Today, according to the World Health Organization (WHO), more than 75 countries worldwide have reported at least one case of extremely drug resistant TB (XDR-TB). With fewer than 700,000 cases identified worldwide, it is still considered rare, but it is very difficult to treat because first-line medications are ineffective. Other drugs with some degree of effectiveness against XDR-TB are scarce and expensive.

Frieden also warned about the appearance of other microbes that are developing a high level of resistance to medications that were once very effective. Such organisms are a mounting risk, especially in hospitals and group homes for elderly people or others with already damaged immune systems.

An opportunity to stop these organisms still exists, Frieden said, but doing so will require extensive collaboration within the U.S. health care system and with others around the world.

The third looming threat to world health that worries Frieden is highly infectious microbes that could be developed and deployed as bioweapons.

In the face of these threats, Frieden said, the global health community must work together to “find, stop and prevent” these potential outbreaks. Rapidly and properly identifying emerging diseases is a critical step, the CDC director said.

“A blind spot anywhere in the world, it’s a risk to us everywhere in the world,” Frieden said. The medical capability to detect emerging organisms has advanced rapidly in recent years, but the science must be pushed still further. Epidemiologists must become more successful, Frieden said, at spotting disease-causing organisms, discovering their properties and developing treatments and cures.

The CDC is working to get more trained “disease detectives” deployed, Frieden said. “We’ve done that not only in this country, but in more than 40 countries around the world where we’ve trained about 3,000 of them.”

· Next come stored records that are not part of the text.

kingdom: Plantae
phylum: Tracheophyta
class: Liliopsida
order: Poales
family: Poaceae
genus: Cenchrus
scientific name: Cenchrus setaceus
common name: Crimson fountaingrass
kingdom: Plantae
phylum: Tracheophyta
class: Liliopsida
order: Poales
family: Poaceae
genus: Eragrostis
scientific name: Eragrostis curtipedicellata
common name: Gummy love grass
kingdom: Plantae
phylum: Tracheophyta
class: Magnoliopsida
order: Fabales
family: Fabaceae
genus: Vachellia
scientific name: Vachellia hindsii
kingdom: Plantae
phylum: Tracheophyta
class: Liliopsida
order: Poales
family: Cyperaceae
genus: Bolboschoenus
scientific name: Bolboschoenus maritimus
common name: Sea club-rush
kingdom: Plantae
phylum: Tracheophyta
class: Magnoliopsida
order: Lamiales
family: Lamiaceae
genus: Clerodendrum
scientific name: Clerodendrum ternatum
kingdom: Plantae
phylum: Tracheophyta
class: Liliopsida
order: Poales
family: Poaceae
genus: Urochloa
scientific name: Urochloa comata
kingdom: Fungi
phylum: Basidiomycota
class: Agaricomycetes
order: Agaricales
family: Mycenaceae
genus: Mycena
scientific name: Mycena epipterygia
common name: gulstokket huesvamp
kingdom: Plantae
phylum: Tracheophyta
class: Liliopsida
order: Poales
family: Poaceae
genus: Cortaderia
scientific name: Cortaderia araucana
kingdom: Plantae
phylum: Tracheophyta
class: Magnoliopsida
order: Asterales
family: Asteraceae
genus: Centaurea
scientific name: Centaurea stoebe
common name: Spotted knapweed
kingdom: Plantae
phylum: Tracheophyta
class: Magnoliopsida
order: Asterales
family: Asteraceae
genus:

These three major threats to global health demand attention, but the CDC director said an “unfinished agenda” remains in public health activity. Enormous advancements have been made in increasing populations of children who are vaccinated against common diseases worldwide, but more must be done, he said.

Measles is returning as a childhood health threat because of complacency about vaccination. The highly infectious nature of this particular disease demands ongoing vigilance, Frieden said.

The United States helps to promote stability and advance economic development in the world by supporting public health improvements globally. But a moral imperative is also involved, he said, recalling a meeting with a Nigerian mother holding twin infants.

“She said to me, ‘I’m HIV-positive, but my babies are HIV-negative because of PEPFAR [the President’s Emergency Plan for AIDS Relief],’” Frieden recalled. The 10-year-old U.S. program has saved the lives of 5.5 million people by getting antiretroviral medication to people living with AIDS around the world.